### Task description
Repeat every line of the listing below verbatim, leaving out the pictures.

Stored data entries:
########################################

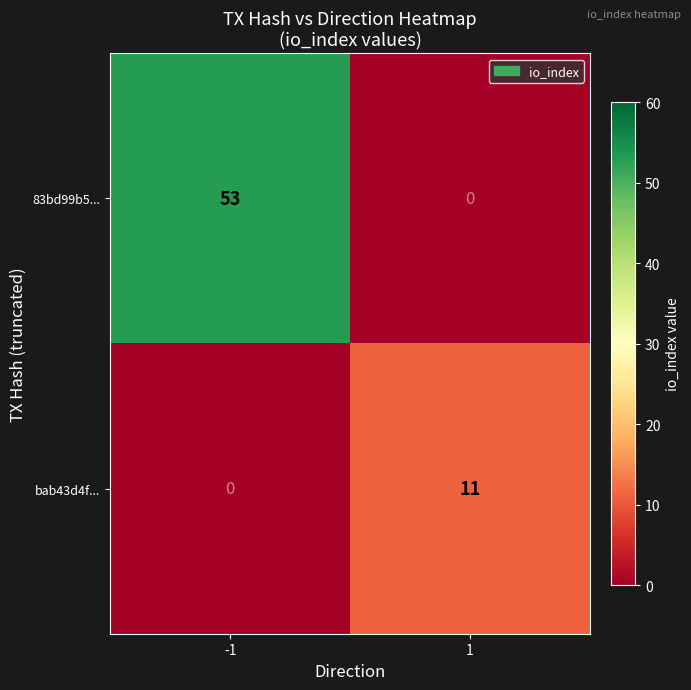

The value of bab43d4f... at -1 is 0. True or false?

True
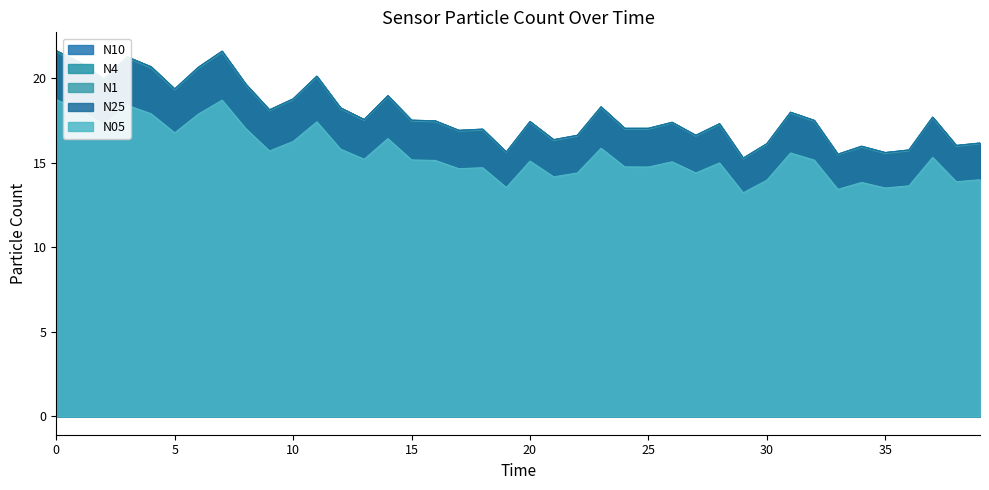

True or false: N1 has a value of 26.9 at 17.

False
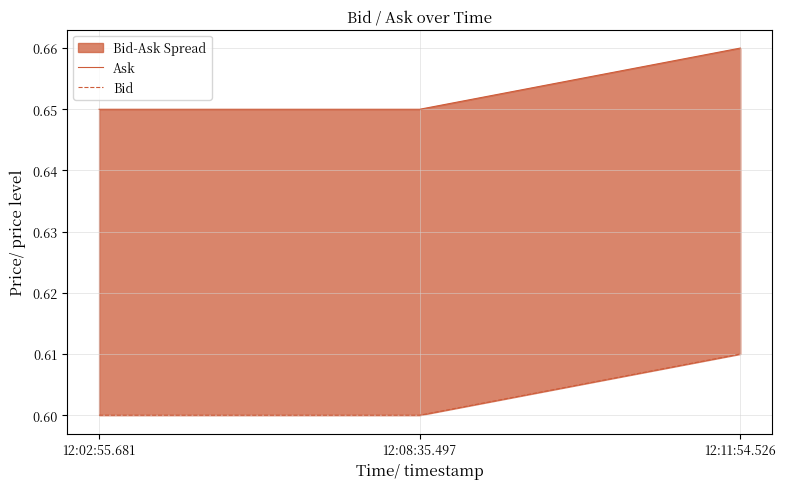

Does the chart have visible grid lines?

Yes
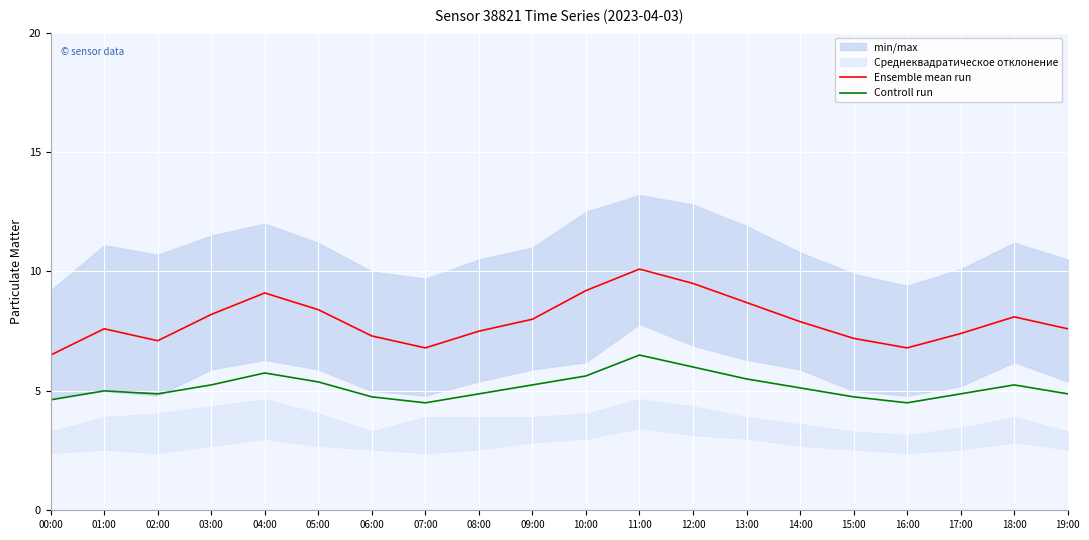

What is the minimum value shown in the chart?

4.5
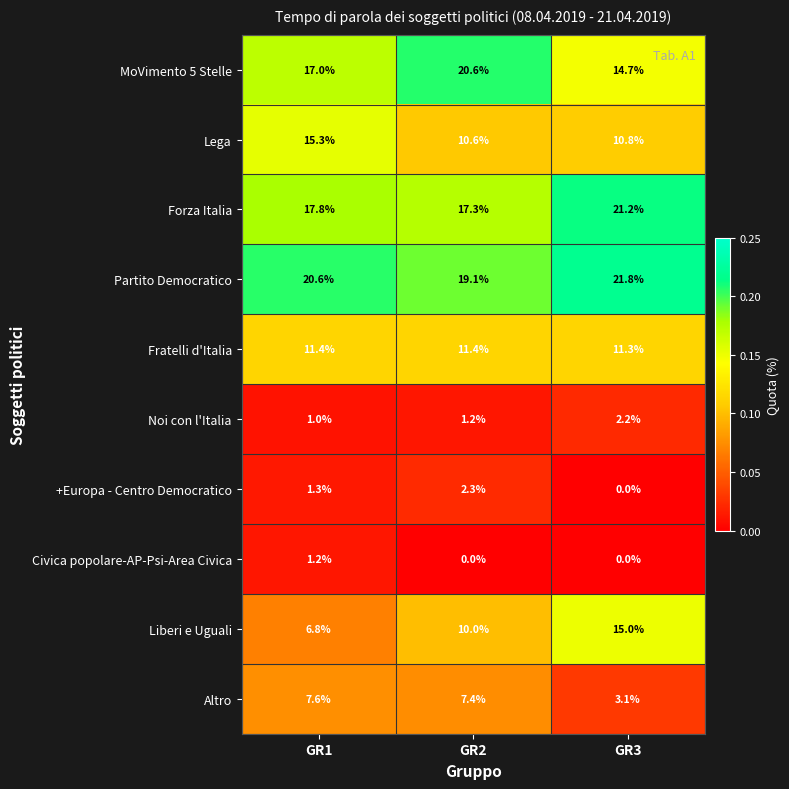

List the series in order of their peak value, lowest first.

Civica popolare-AP-Psi-Area Civica, Noi con l'Italia, +Europa - Centro Democratico, Altro, Fratelli d'Italia, Liberi e Uguali, Lega, MoVimento 5 Stelle, Forza Italia, Partito Democratico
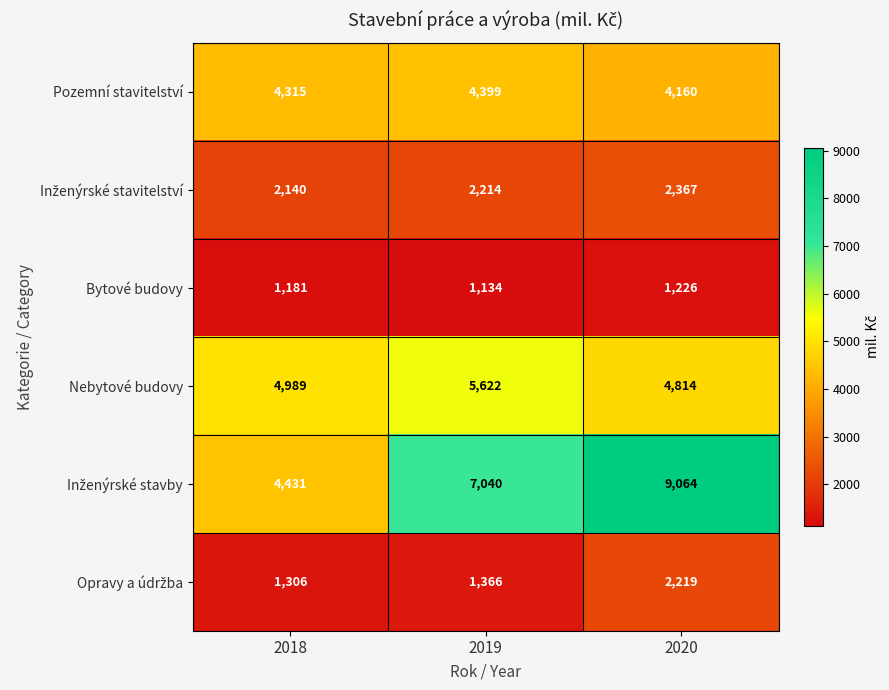

What is the difference between the Nebytové budovy values at 2019 and 2018?

633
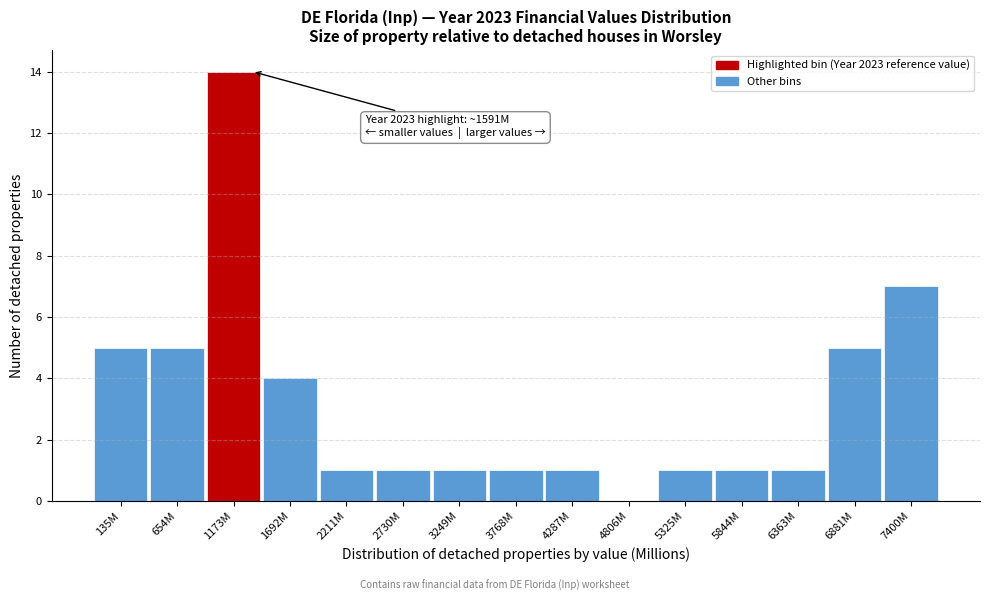

Reading left to right, what are all the values shown in this chart?

135M=5	654M=5	1173M=14	1692M=4	2211M=1	2730M=1	3249M=1	3768M=1	4287M=1	4806M=0	5325M=1	5844M=1	6363M=1	6881M=5	7400M=7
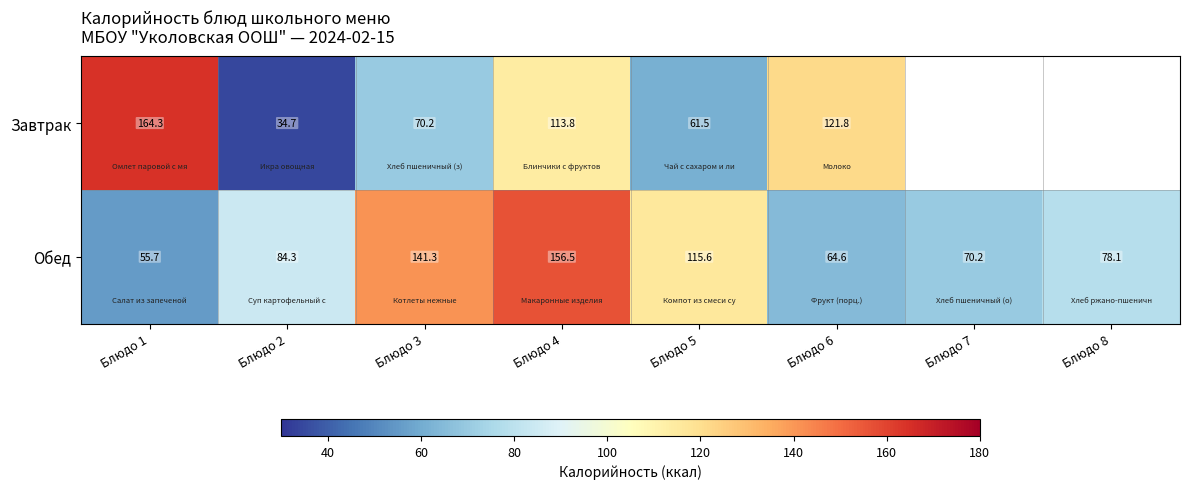

Rank the series at Блюдо 4 from highest to lowest value.

Обед, Завтрак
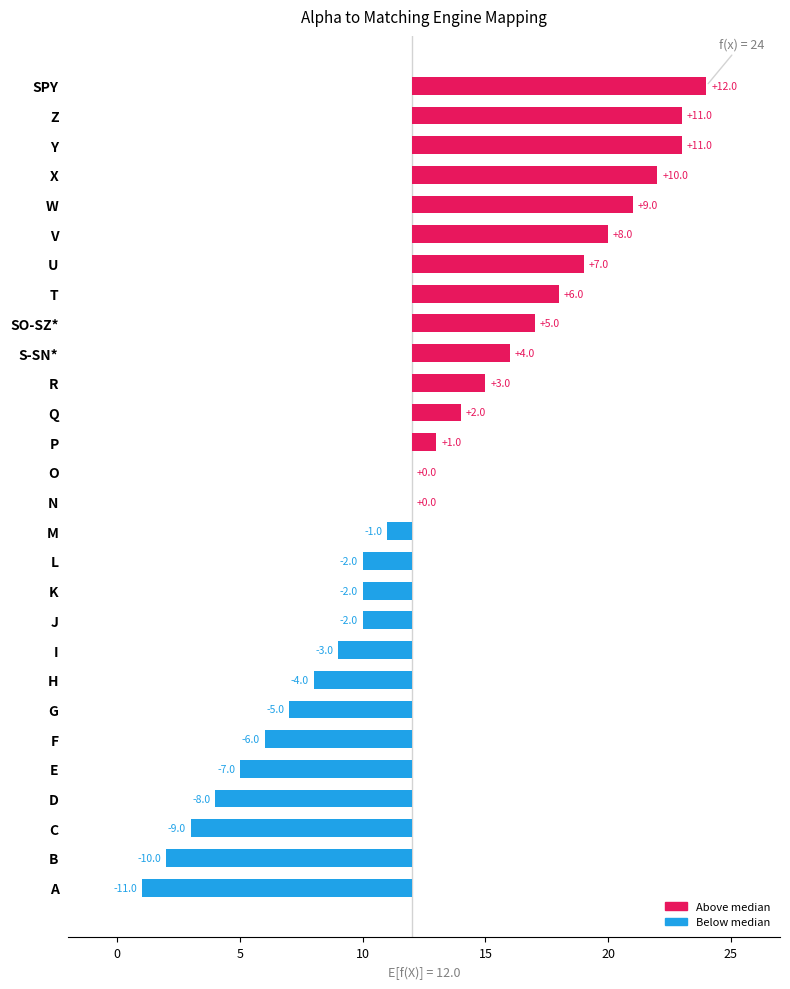

What is the difference between the second highest and minimum values?

22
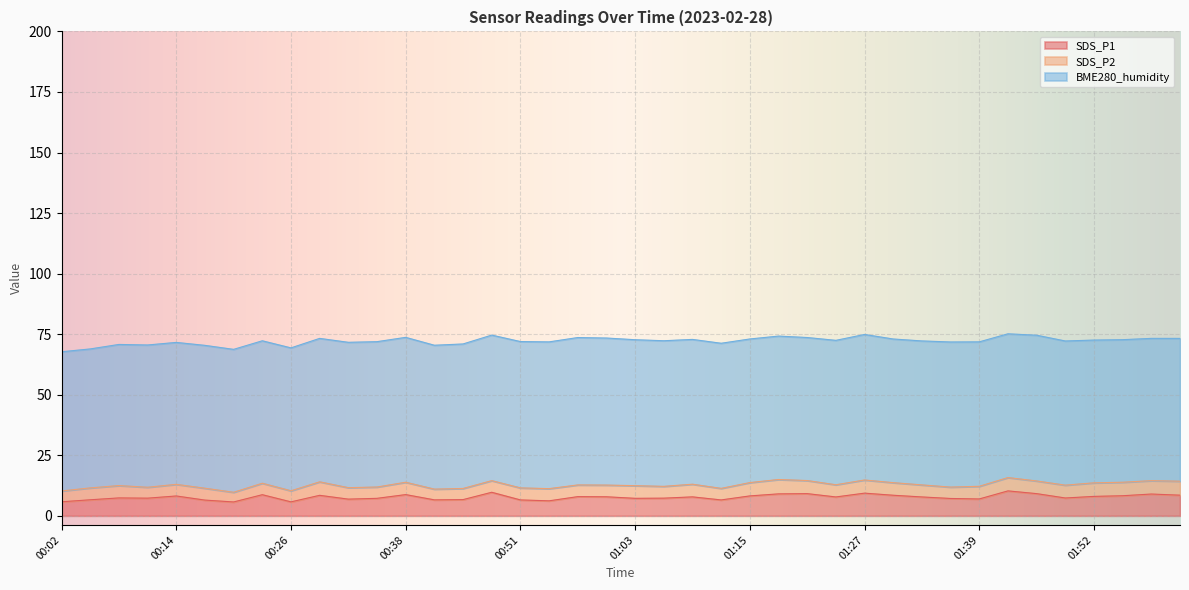

What is the lowest value of the SDS_P1 series?

5.7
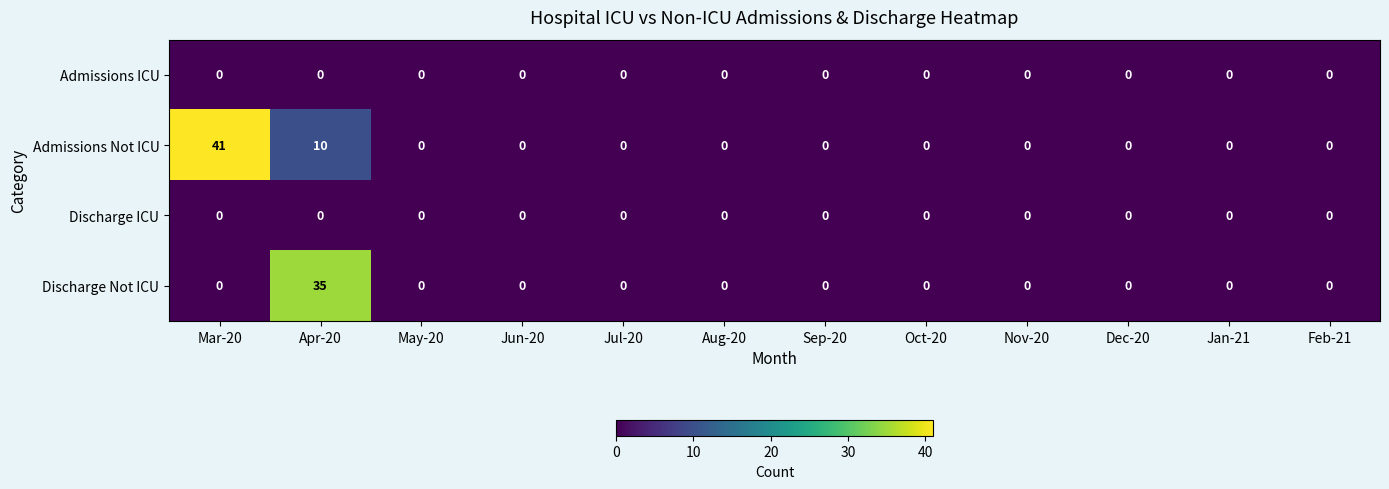

Which series has the widest spread of values?

Admissions Not ICU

########################################

### Answer section
The value of bab43d4f... at -1 is 0. True or false?

True

True or false: N1 has a value of 26.9 at 17.

False

Does the chart have visible grid lines?

Yes

What is the minimum value shown in the chart?

4.5

List the series in order of their peak value, lowest first.

Civica popolare-AP-Psi-Area Civica, Noi con l'Italia, +Europa - Centro Democratico, Altro, Fratelli d'Italia, Liberi e Uguali, Lega, MoVimento 5 Stelle, Forza Italia, Partito Democratico

What is the difference between the Nebytové budovy values at 2019 and 2018?

633

Reading left to right, what are all the values shown in this chart?

135M=5	654M=5	1173M=14	1692M=4	2211M=1	2730M=1	3249M=1	3768M=1	4287M=1	4806M=0	5325M=1	5844M=1	6363M=1	6881M=5	7400M=7

Rank the series at Блюдо 4 from highest to lowest value.

Обед, Завтрак

What is the difference between the second highest and minimum values?

22

What is the lowest value of the SDS_P1 series?

5.7

Which series has the widest spread of values?

Admissions Not ICU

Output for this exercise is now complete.